Building AI Agents with the Vercel AI SDK

If a chatbot is like a helpful person at an information desk, an AI agent is like a personal assistant who can leave the desk, go out into the world, and get things done for you.

An agent is an autonomous system that can understand a high-level goal, break it down into steps, use tools to execute those steps, and adapt its plan based on the results. This is the leap from simply answering questions to actively solving problems.

How Do Agents Work?

At its core, an agent operates in a loop: it assesses a goal, chooses a tool, executes it, observes the result, and then decides what to do next. This process, often called a ReAct (Reason + Act) loop, allows the agent to tackle complex tasks that require multiple steps or access to external information.

The Vercel AI SDK makes building these agentic systems surprisingly simple. Instead of you having to manually create this loop, the SDK's generateText function can manage it for you using its powerful tool-calling and maxSteps features.

Building a Simple Multi-Step Agent

Let's build a simple math agent that can solve a multi-step word problem. The agent will have two tools: a calculator and an answer tool to deliver the final result.

Notice how we're not telling it when to use the calculator, just that it's available. The magic of the agent is that it will reason about the problem and decide for itself when a tool is necessary.

// lib/agents/math-agent.ts
import { generateText, tool } from 'ai';
import { openai } from '@ai-sdk/openai';
import { z } from 'zod';
import * as mathjs from 'mathjs';

// Ensure you have a .env file with your OPENAI_API_KEY
import 'dotenv/config';

async function main() {
  const { text, toolCalls, finishReason } = await generateText({
    model: openai('gpt-4o'),
    // The `maxSteps` parameter allows the model to recursively call tools.
    maxSteps: 5,
    tools: {
      // A calculator tool that the model can use to evaluate math expressions.
      calculator: tool({
        description: 'A tool to evaluate mathematical expressions.',
        parameters: z.object({
          expression: z.string().describe('The mathematical expression to evaluate.'),
        }),
        execute: async ({ expression }) => mathjs.evaluate(expression),
      }),
      // An answer tool that the model uses to provide the final answer.
      answer: tool({
        description: 'A tool to provide the final answer to the user.',
        parameters: z.object({
          finalAnswer: z.string().describe('The final answer.'),
          explanation: z.string().describe('A step-by-step explanation of how the answer was derived.'),
        }),
        // When the model calls this tool, it will terminate the agent loop.
      }),
    },
    prompt: `You are a helpful math assistant.
      A user is asking a question about a word problem.
      Reason step-by-step and use the calculator tool when needed.
      When you have the final answer, use the "answer" tool to provide it.

      Question: A taxi driver earns $9461 in a 1-hour shift.
      If they work 12 hours a day and use 14 liters of petrol per hour at a price of $134 per liter,
      how much money does the driver earn in one day after deducting petrol costs?`,
  });

  console.log('---');
  if (finishReason === 'tool-calls') {
    const answerToolCall = toolCalls.find(call => call.toolName === 'answer');
    if (answerToolCall) {
      console.log('Final Answer:', answerToolCall.args.finalAnswer);
      console.log('\nExplanation:\n', answerToolCall.args.explanation);
    } else {
      console.log('The agent did not provide a final answer.');
    }
  } else {
    console.log('Final Text Response:', text);
  }
  console.log('---');
}

main();

In this example:

  1. We give the model a prompt and a set of tools.
  2. We set maxSteps: 5, which tells the AI SDK to let the model make up to 5 sequential tool calls to solve the problem.
  3. The model first reasons that it needs to calculate the total earnings and total fuel cost. It calls the calculator tool multiple times to do this.
  4. After each tool call, the result is fed back into the model's context, allowing it to plan its next step.
  5. Once it has all the information it needs, it calls the answer tool to present the final, structured result. Because the answer tool has no execute function, the AI SDK knows this is a terminal step and stops the loop.

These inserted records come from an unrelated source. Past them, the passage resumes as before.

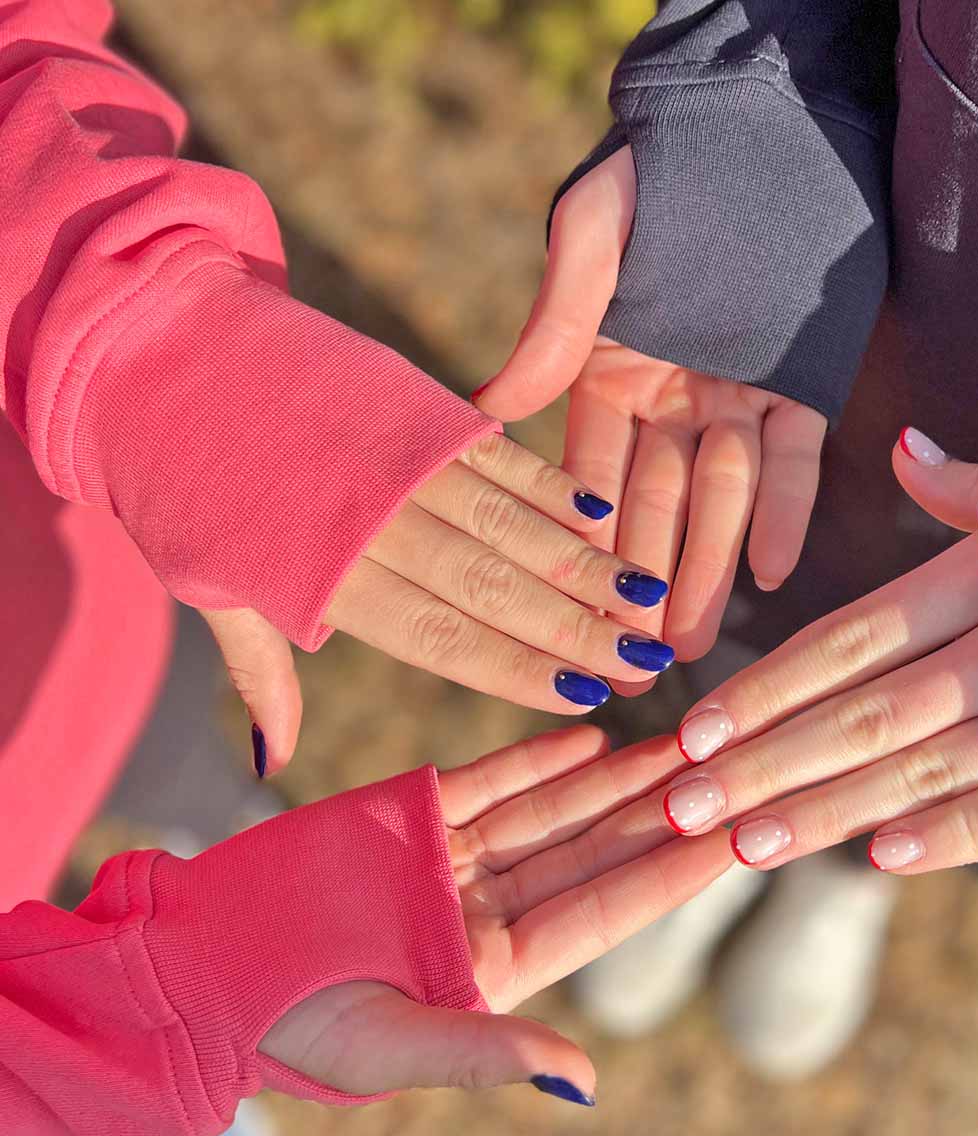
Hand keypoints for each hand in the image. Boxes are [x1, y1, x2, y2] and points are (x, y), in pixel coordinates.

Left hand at [201, 433, 674, 773]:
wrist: (150, 350)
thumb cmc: (174, 488)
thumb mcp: (204, 588)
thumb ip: (260, 672)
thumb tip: (272, 763)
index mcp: (322, 579)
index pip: (443, 639)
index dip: (520, 670)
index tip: (587, 696)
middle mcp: (372, 523)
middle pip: (492, 586)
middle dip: (576, 626)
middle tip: (646, 658)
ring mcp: (397, 458)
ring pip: (505, 522)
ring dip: (582, 561)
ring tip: (646, 595)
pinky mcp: (409, 403)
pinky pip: (491, 453)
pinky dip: (545, 484)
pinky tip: (597, 512)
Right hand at [260, 725, 729, 1100]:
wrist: (205, 966)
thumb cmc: (294, 1030)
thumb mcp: (393, 1047)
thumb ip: (488, 1051)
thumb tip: (587, 1081)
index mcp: (496, 965)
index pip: (602, 911)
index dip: (668, 875)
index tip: (733, 840)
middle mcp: (487, 906)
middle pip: (591, 851)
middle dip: (657, 812)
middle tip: (727, 768)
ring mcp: (453, 854)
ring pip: (552, 808)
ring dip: (614, 777)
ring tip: (679, 741)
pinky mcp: (411, 812)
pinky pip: (489, 780)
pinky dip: (538, 759)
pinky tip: (594, 738)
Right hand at [474, 146, 827, 666]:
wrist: (766, 120)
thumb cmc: (657, 166)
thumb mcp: (592, 237)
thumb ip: (553, 325)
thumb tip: (485, 410)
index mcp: (608, 372)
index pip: (586, 476)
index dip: (579, 547)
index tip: (571, 612)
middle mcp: (670, 397)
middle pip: (655, 505)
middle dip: (645, 582)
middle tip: (638, 661)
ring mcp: (737, 394)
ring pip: (721, 495)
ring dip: (711, 566)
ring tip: (697, 642)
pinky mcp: (803, 382)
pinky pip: (795, 457)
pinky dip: (785, 509)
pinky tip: (772, 570)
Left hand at [589, 429, 977, 874]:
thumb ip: (972, 487)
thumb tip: (904, 454)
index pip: (847, 640)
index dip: (767, 686)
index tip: (694, 727)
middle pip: (863, 715)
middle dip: (766, 764)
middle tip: (683, 806)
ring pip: (922, 771)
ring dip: (828, 811)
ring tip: (746, 843)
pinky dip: (957, 836)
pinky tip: (883, 861)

This is the power of agentic design. We provided the goal and the tools, and the agent figured out the rest.

Key Concepts for Building Agents

  • Tool Definition: Tools are the actions your agent can take. They should be well-described so the LLM knows when and how to use them. Using zod for parameters ensures the data passed to your tools is always correctly structured.
  • State Management: For more complex agents, you'll need a way to persist information between interactions. This could be a simple object in memory, or a more robust solution like a database.
  • Planning: The LLM's ability to break down a large goal into smaller, manageable steps. This is often guided by a strong system prompt that encourages the model to "think step-by-step."
  • Multi-Agent Systems: For very complex workflows, you can even have multiple specialized agents collaborate. For example, a "researcher" agent could find information, and a "writer" agent could use that information to compose a report.

Building AI agents is one of the most exciting frontiers in software development. With a framework like the Vercel AI SDK, you can move from simple Q&A bots to creating truly autonomous systems that can reason, plan, and solve real-world problems.